Contrairement à ce que l’on pourrait imaginer, la nuit offre une grande visibilité à la marque, car à la différence du jour, l’espace n’est pas envahi par les médias, c’est un terrain encore vierge qui va permettre de toucher un public saturé de publicité.

CRÉER LA CONNIVENCE

L’état d’esprit des noctambules est positif. Le soir on se relâche, on exprime plus facilement ses émotions : de l’enthousiasme, de l’excitation, du chic… C’est donc un moment opportun pour créer la connivence. La nuit le consommateur change, il est prédisposé à tenter de nouvelles expériences, découvrir de nouvelles marques, de nouveaux produits. Il se dit plus ouvert et plus curieux, d’avantage enclin aux achats impulsifs.
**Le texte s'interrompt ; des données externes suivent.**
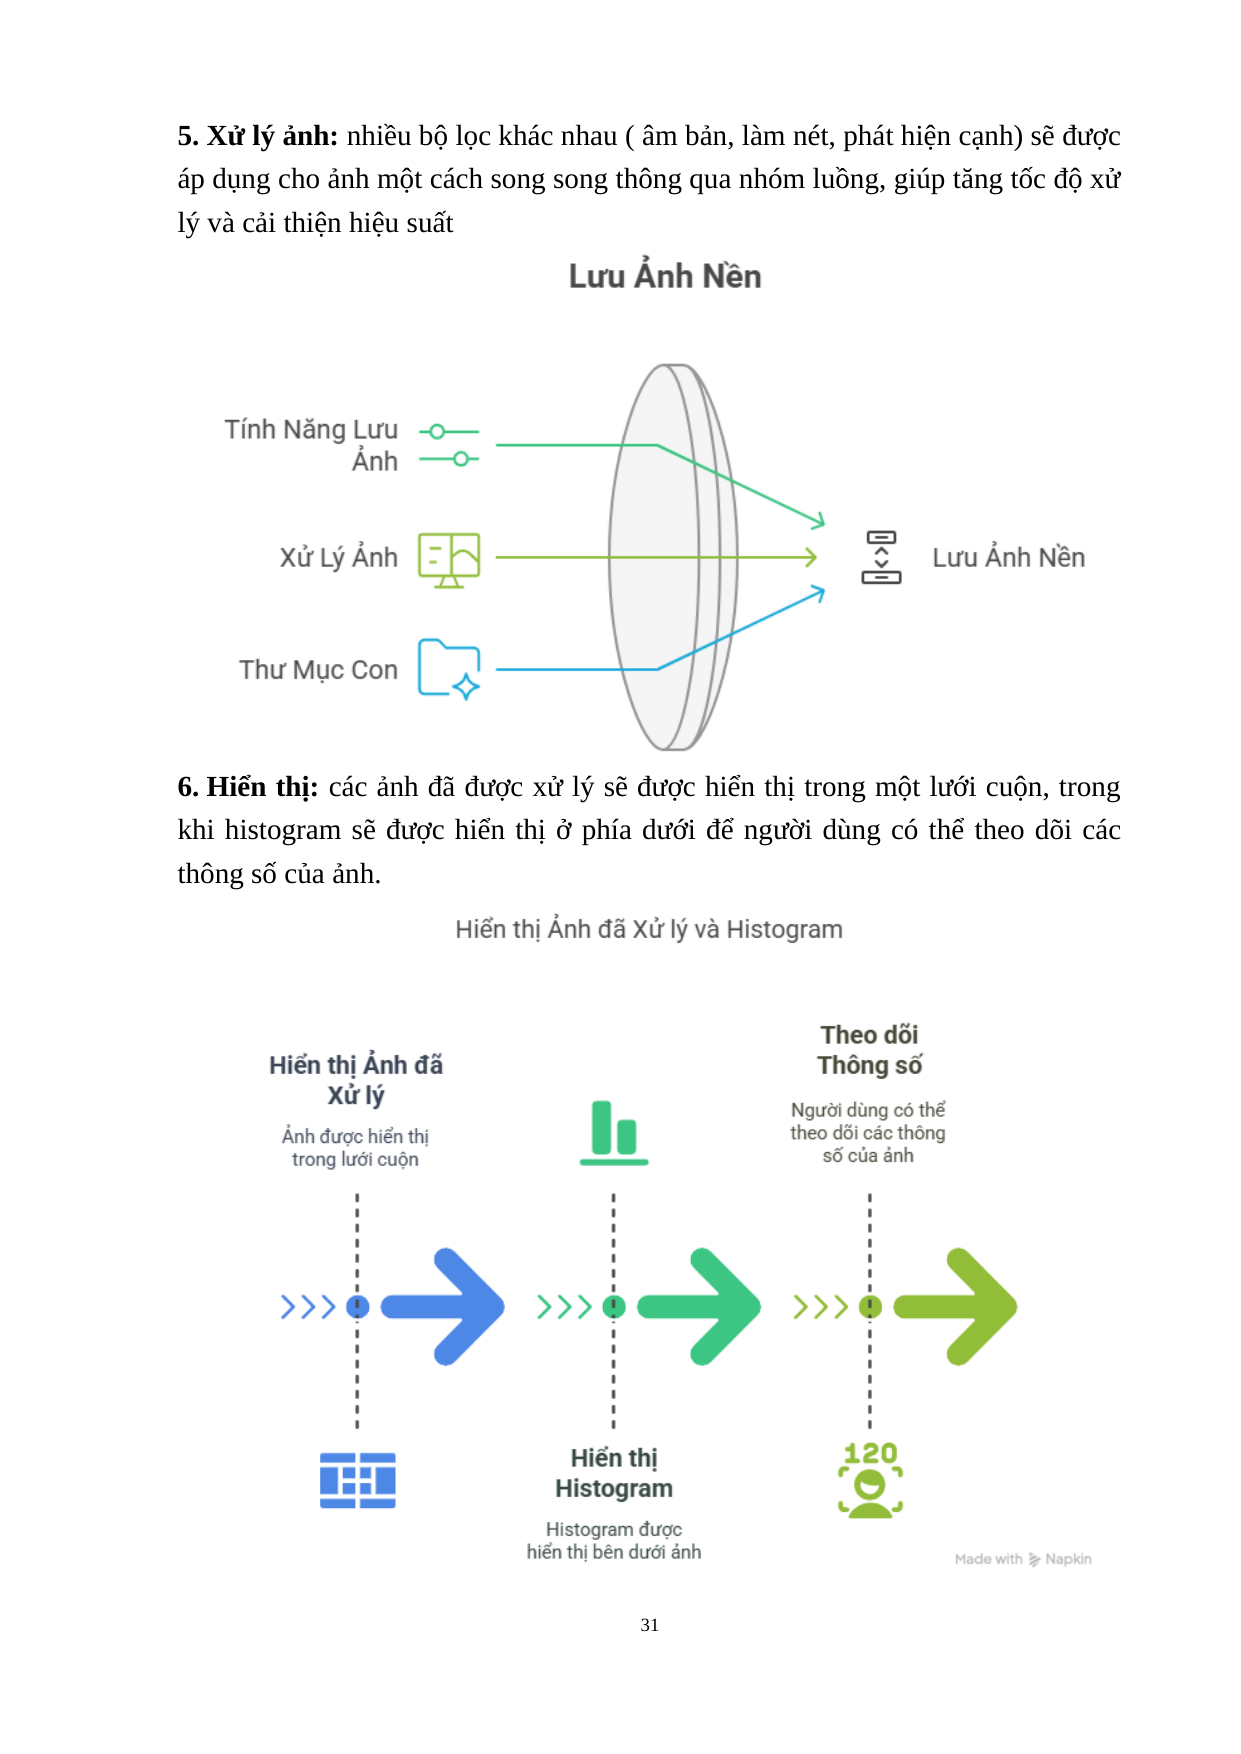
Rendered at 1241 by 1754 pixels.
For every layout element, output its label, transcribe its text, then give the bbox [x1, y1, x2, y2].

list Hiển thị: các ảnh đã được xử lý sẽ được hiển thị trong một lưới cuộn, trong khi histogram sẽ được hiển thị ở phía dưới để người dùng có thể theo dõi các thông số của ảnh. [177, 769, 1122, 889]
list Xử lý ảnh: nhiều bộ lọc khác nhau ( âm bản, làm nét, phát hiện cạnh) sẽ được áp dụng cho ảnh một cách song song thông qua nhóm luồng, giúp tăng tốc độ xử lý và cải thiện hiệu suất [177, 118, 1122, 239]
picture [177, 899, 1122, 1594]
picture [177, 248, 1122, 759]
La nuit est associée à des valeurs recherchées par les annonceurs : la convivialité, la proximité, la modernité. Elle « frotte » la marque à un territoire riche d’évocation et de rêve pour le consommateur.
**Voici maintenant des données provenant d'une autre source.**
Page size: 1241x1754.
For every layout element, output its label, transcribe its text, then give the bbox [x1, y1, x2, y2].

POURQUOI COMMUNIQUER LA NUIT ?

La nuit : un nouveau média

Les lieux de nuit sont considérés aujourd’hui comme de véritables Médias. Ce nouvel espace de communication permet, selon les annonceurs eux-mêmes, de travailler la notoriété de la marque et ses valeurs, de lui donner une image plus élitiste et décalée. La nuit est un univers favorable pour créer le contact entre les marques et des cibles jeunes et urbaines. C’est un véritable terrain d’expression pour les 20- 40 ans et un moment privilégié pour faire passer un message.
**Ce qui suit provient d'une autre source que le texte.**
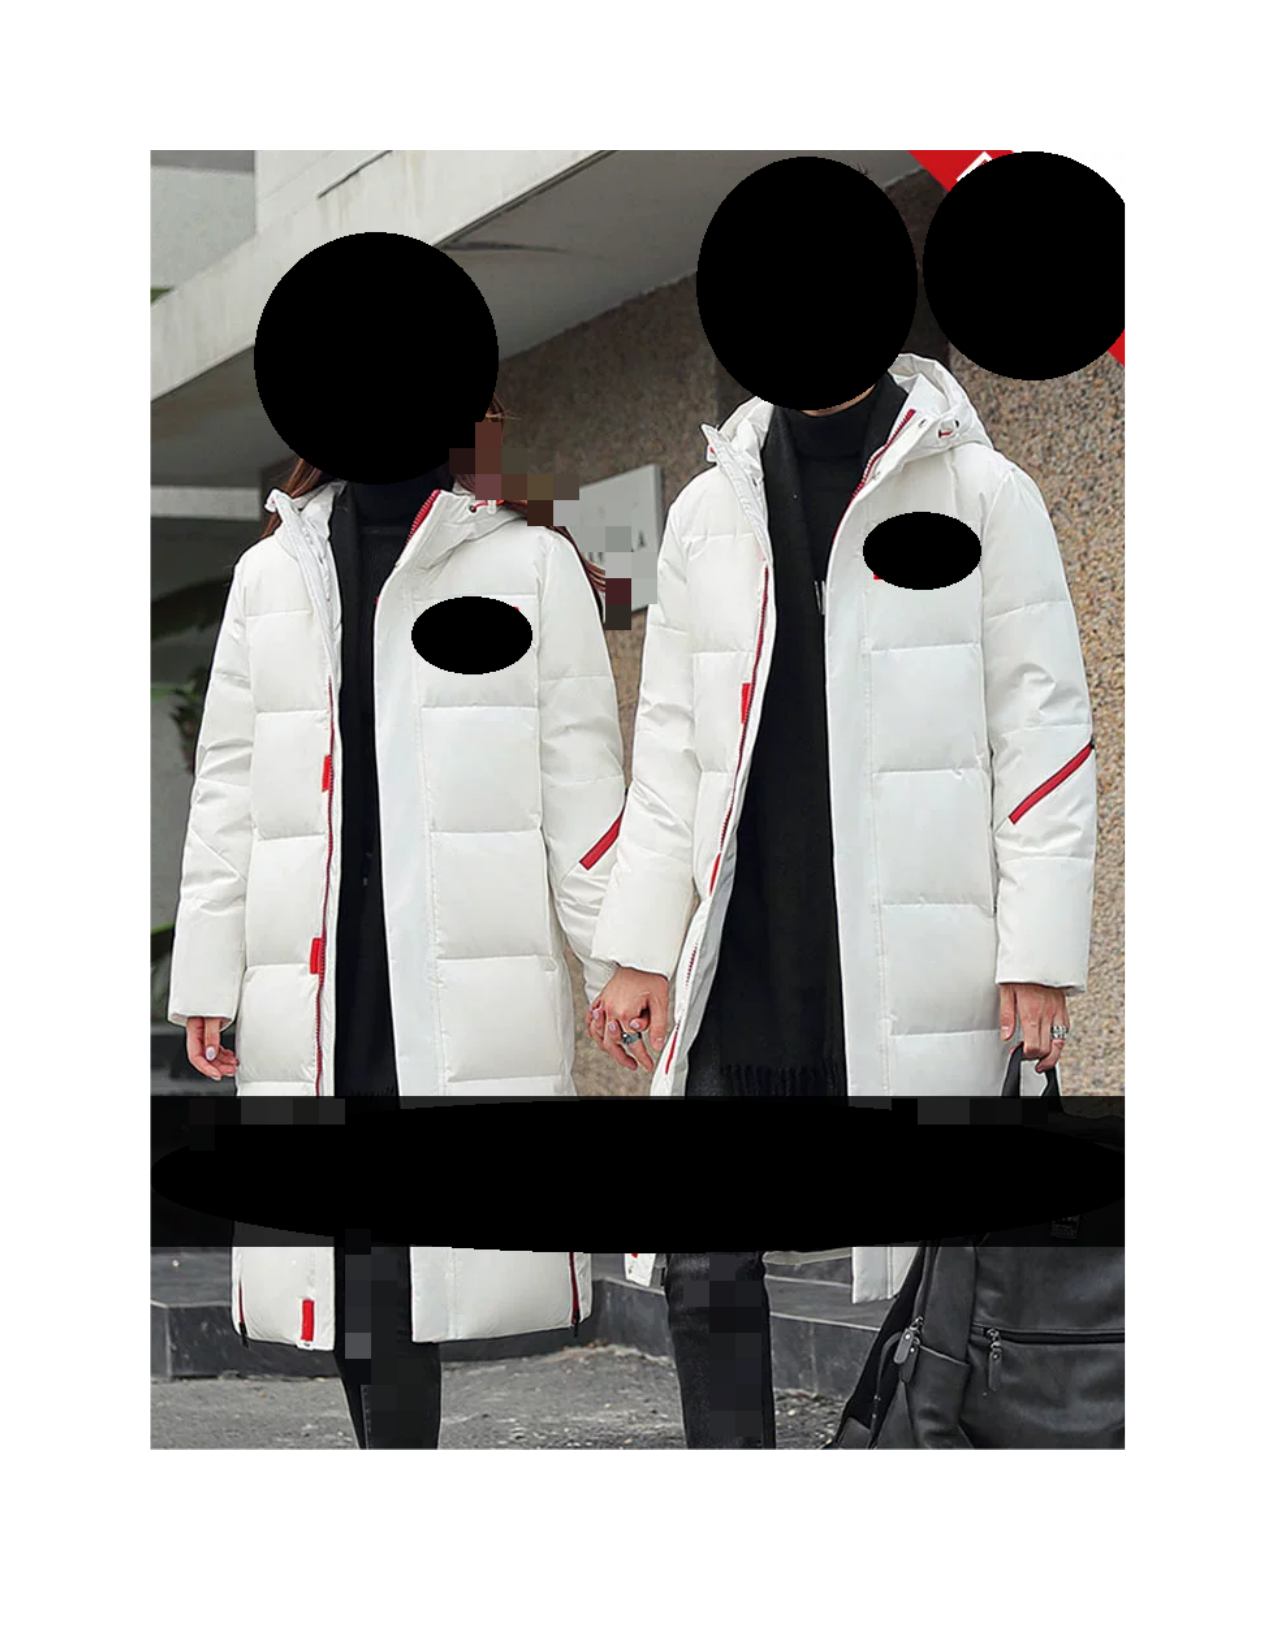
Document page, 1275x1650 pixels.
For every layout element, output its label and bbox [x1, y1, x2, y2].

picture [150, 150, 1125, 1450]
CAPTER LES « FAISEURS DE TENDANCE »

 Le « Night Marketing », de plus en plus utilisé par les annonceurs, renvoie une image dynamique, celle d’une marque vivante et qui participe aux centres d’intérêts d’une cible captive. Les « faiseurs de tendance », « Trend Setters » ou encore « Early adopters » (stars, leaders d’opinion, jeunes) créent la rumeur et le bouche à oreille positifs autour du produit. Ils sont très mobiles et actifs et les Médias traditionnels ne permettent plus de les sensibiliser car ils ont appris à décrypter les discours publicitaires classiques, il faut donc les interpeller sur leurs lieux de vie.